Output every text line from each entry below verbatim, leaving out the pictures.

DATA FOR ANALYSIS Block Start

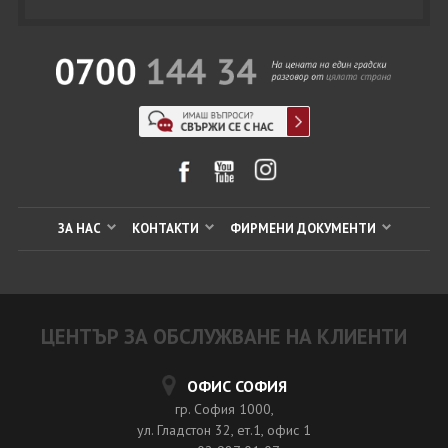
ЗА НАС
КОНТАКТИ
ФИРМЕНИ ДОКУМЕНТИ
ЦЕНТЪР ЗА ОБСЛУЖВАНЕ НА КЛИЕНТИ
ОФИС СОФИЯ
гр. София 1000,
ул. Гладстон 32, ет.1, офис 1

DATA FOR ANALYSIS Block End

→ ANSWER SECTION:
ЗА НАС
КОНТАКТИ
ФИРМЕНИ ДОКУМЕНТИ
ЦЕНТЪР ЗА ОБСЛУЖВАНЕ НА КЛИЕНТИ
ОФИС СОФИЯ
гр. София 1000,
ул. Гладстон 32, ет.1, офис 1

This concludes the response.